In this tutorial, you will learn
Make sure to downlod the R package rvest
to be ready for
today’s class
Alone is an American survival competition series on History. It follows the self-documented daily struggles of 10 individuals (seven paired teams in season 4) as they survive alone in the wilderness for as long as possible using a limited amount of survival equipment. With the exception of medical check-ins, the participants are isolated from each other and all other humans. They may “tap out” at any time, or be removed due to failing a medical check-in. The contestant who remains the longest wins a grand prize of $500,000 (USD) (increasing to $1 million in season 7).
From Alone wikipedia
Visit the wikipedia page for the Alone TV Series and identify the basic elements that make up the page.

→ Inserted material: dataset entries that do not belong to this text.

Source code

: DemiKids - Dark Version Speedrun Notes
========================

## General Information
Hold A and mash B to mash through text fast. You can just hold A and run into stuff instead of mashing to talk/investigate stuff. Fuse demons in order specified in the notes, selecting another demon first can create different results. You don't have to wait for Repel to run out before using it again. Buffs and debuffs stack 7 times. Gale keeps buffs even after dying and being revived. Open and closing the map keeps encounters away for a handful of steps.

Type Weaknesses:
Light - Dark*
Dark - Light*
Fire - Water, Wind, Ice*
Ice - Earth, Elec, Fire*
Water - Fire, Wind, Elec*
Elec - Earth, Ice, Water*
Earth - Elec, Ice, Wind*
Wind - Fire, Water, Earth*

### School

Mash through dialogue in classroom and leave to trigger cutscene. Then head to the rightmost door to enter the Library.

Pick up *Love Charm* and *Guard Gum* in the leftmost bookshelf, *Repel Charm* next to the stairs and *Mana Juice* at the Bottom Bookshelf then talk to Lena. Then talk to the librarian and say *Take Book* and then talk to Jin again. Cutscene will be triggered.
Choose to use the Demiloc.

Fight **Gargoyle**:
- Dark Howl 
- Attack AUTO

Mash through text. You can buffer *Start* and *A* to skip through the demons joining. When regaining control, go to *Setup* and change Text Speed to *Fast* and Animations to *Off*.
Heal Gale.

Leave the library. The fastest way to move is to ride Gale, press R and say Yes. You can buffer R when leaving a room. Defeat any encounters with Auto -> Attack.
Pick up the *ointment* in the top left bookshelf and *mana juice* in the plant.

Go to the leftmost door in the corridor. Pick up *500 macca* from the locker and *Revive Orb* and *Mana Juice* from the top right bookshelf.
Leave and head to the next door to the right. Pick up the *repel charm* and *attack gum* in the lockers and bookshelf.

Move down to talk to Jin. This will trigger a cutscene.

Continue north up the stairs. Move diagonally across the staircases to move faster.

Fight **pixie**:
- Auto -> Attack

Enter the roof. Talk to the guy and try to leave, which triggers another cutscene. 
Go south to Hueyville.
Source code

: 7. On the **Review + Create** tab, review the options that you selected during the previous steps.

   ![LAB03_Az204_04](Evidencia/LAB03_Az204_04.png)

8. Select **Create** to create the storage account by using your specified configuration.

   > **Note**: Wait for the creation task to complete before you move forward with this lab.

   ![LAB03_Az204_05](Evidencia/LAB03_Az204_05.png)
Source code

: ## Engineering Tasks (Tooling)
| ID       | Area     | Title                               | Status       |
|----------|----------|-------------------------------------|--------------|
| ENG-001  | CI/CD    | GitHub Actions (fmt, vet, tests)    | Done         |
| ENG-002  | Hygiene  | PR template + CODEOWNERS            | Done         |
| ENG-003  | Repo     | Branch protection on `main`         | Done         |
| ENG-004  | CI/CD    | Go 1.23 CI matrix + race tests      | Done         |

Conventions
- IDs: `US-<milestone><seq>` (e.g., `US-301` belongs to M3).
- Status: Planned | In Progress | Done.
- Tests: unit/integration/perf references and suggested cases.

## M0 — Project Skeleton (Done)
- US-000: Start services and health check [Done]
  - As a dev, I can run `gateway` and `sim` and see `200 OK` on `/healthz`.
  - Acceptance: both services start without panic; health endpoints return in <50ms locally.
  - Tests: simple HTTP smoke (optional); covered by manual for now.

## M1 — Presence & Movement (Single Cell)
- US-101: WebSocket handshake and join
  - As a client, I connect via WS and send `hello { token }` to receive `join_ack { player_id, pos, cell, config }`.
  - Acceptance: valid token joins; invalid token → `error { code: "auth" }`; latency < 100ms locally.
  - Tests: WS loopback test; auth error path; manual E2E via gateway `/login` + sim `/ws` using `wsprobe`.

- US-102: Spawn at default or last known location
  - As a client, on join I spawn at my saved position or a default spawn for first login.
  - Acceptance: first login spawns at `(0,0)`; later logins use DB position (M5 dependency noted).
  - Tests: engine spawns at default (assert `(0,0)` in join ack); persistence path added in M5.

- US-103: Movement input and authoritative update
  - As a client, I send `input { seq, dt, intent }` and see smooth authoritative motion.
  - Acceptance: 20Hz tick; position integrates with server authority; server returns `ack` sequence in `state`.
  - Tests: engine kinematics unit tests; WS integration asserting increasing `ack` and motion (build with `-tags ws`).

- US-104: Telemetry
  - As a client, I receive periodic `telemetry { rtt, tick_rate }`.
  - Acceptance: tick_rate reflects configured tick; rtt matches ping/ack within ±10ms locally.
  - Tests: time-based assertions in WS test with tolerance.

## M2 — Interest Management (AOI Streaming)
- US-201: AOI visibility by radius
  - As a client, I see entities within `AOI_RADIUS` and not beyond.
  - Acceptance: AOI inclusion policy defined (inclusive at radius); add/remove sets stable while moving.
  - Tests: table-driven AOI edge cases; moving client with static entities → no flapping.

How many tables are on there on the page?
How many paragraphs are there?
Identify and scrape the table containing the past Series winners.
Identify and scrape the text that was used to create the Background text for this tutorial.
Explore the data you’ve pulled down from the webpage.
Process the table and extract how long the winners spent in the Wild.
Plot your result. Is the time spent in the wild increasing as the seasons go on?
Discuss in groups, how you would you automate getting the time all contestants spent in the wild from Seasons 1 - 10.
Write some pseudo code and identify potential edge cases that would need to be handled to web scrape the time contestants spent in the wild from Seasons 1 - 10.
Pull this data into R and plot how long people were in the wild on the different seasons. Start with one season. ADVANCED generalise your approach to all seasons.
The reasons people leave the show can be quite varied, from medical reasons, to fear, accidents and to missing family. Is there any easy way to scrape and analyse the common reasons people leave? Discuss the challenges.